In my previous post, I had the following questions:
- Can government expenditure be greater than 100% of gdp?
- Can Gross Fixed Capital Formation of an economy as a whole be negative?
The answer to both is yes. Commenters guessed the right answer and provided the example I was looking for (except the fourth below).
Here are examples to illustrate:
- Open Economy: Imagine a small economy with a gdp of $1bn equivalent (easier to visualize than the United States with a gdp of $15tn having government expenditure greater than 100% of gdp). The government in one accounting period purchases weapons from abroad worth $2bn (maybe by sale of reserve assets or by increasing liabilities: irrelevant).
- Closed Economy: Imagine if the government makes large transfers to households who are reducing spending drastically due to increasing uncertainties. They may eventually spend, but that’s eventually. For the accounting period, government expenditure can be large in principle than gdp. Remember, the p in gdp is for product(ion) and the standard formula “GDP = C + I + G” assumes that the government expenditure is for purchase of output and is not making transfers.
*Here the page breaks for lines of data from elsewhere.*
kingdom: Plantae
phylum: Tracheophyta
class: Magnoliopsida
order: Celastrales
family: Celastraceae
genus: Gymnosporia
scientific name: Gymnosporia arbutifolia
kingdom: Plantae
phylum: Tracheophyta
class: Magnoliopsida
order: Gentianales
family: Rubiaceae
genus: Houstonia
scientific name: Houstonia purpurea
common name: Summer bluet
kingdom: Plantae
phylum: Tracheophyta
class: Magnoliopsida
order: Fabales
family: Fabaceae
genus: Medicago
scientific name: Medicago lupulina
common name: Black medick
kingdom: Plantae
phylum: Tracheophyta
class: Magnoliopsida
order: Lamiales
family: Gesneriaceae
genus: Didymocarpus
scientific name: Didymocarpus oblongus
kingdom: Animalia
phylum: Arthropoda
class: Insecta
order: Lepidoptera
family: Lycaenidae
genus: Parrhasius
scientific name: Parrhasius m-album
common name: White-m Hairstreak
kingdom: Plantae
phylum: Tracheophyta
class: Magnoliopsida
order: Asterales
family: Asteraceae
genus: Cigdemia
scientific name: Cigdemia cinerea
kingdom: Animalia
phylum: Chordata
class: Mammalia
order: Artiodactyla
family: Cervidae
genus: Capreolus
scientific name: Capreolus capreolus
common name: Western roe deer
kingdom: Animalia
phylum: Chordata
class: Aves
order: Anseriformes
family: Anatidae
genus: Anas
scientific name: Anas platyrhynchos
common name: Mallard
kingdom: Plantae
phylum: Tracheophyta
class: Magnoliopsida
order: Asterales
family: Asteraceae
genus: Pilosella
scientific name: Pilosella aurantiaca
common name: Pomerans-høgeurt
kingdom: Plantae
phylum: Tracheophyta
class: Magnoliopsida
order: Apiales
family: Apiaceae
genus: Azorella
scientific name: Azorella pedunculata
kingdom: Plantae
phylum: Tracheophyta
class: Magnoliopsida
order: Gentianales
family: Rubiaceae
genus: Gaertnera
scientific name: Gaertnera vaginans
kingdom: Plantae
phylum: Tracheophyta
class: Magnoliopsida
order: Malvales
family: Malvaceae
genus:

Gross Fixed Capital Formation
- Open Economy: It’s a small economy with the private sector having few firms selling aircrafts abroad. During one period (such as a quarter), firms sell a lot of aircrafts – produced earlier – to the rest of the world and this makes the gross fixed capital formation negative.
- Closed Economy: A bit more implausible than the above there examples but at least mathematically possible and that was what the question was. The example is firms selling huge amount of used cars to households. For households this is consumption and not capital formation. For firms, it is negative capital formation because cars used by firms is used in the production process and is counted as their fixed capital.
Of course, in the examples I ignore consequences (positive or negative) that may happen later.